Ele prevê uma alteração no perfil dos turistas, que deve se limitar a visitantes de regiões metropolitanas mais próximas, como Goiânia e Brasília. Paulo lamenta apenas a queda nas gorjetas: questionado se os “gringos” eram mais generosos, ele é taxativo. “Ah, eram. Com certeza”, responde, entre risos. Para o governo estadual, que investe – em parceria com a Prefeitura de Abadiânia – no asfaltamento da GO-474, que liga cidade e lago, é um investimento. “Toda e qualquer cidade turística precisa de infraestrutura, de ruas bem pavimentadas e de acesso aos pontos mais relevantes”, pontua Fabrício Amaral, secretário estadual de Turismo, em conversa com o Jornal de Brasília.

O titular da pasta rejeita a ideia de que o lago se torne um reduto de empreendimentos de alto custo, além de privados. Atualmente, a própria concessionária da usina celebra projetos de “clube, marina com operador especializado e condomínio ecológico fechado”, com distribuição de 500 lotes para receber “casas de veraneio”. “Eu já morei em Brasília e vi pessoalmente coisas do gênero. É muito grave. Temos de trabalhar para impedir isso agora, este é o momento”, comenta o secretário, que também ressalta a importância de um plano diretor para uso do terreno e prioridade parao turismo em Unidades de Conservação (UCs).

Terreno privado

Gerente de Marketing do Escarpas Eco Parque, empreendimento que reunirá as benesses citadas acima, Laira Machado explica que o terreno de 24 alqueires – termo utilizado na agropecuária e que varia de região para região. Em Goiás, conta-se um alqueire como 193.600 metros quadrados – já era da iniciativa privada antes de 2006, quando foram iniciadas as obras de Corumbá IV. “A região inundada foi adquirida de outra empresa privada pelo seu potencial ecológico”, comenta a gestora. “São 240 alqueires no total, sendo pouco menos de 10% utilizados para a construção deste complexo de lazer”, explica Machado.

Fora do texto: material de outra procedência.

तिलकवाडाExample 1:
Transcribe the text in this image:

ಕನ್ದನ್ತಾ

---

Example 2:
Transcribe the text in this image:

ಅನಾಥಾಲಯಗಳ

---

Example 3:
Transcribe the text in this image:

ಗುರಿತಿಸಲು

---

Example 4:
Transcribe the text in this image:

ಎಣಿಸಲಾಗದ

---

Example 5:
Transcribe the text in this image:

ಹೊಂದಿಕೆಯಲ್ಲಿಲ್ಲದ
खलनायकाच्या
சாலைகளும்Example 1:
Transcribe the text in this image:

A área não será aberta ao público, ainda que haja a expectativa informal de disponibilização à população com o passar dos anos. O grande atrativo, comenta Laira, é a movimentação turística na região. “A estimativa é que, em cinco anos, sejam gerados cerca de mil empregos diretos com construção e manutenção do espaço”, prevê.

Saiba Mais

Para que Abadiânia se movimente em torno da atração, a Secretaria de Turismo goiana pretende investir na capacitação dos cidadãos.

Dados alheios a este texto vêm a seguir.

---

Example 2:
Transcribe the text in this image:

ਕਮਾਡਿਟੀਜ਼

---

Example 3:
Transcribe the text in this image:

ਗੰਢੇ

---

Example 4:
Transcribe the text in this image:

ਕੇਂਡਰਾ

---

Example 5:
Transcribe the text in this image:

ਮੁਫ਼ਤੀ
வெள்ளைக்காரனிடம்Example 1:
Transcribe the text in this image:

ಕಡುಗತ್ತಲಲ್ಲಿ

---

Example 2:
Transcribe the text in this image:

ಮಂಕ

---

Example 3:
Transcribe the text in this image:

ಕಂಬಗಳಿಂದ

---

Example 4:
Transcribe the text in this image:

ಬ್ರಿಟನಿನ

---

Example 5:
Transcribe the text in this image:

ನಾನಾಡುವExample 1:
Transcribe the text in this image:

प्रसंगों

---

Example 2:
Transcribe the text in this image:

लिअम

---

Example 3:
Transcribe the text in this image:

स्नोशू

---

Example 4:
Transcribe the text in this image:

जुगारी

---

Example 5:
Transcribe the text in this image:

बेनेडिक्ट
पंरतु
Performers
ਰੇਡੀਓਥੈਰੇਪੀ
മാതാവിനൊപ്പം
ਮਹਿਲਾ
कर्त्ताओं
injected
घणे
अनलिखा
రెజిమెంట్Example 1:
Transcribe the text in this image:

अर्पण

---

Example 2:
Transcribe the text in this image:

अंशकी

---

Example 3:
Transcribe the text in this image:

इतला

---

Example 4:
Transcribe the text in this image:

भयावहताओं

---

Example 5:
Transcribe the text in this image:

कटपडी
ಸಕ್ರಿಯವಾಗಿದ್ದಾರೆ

“Nós fechamos parceria com o Sebrae e estamos encaminhando outra com o Ses/Senac para oferta de cursos de capacitação, de idiomas e outras questões necessárias para a área”, ressalta Amaral, titular da pasta.

“Apesar do João de Deus, Abadiânia ainda tem uma aura de misticismo, não vai ser só o lago. Temos Alexânia também, com um grande potencial de misticismo”, finaliza.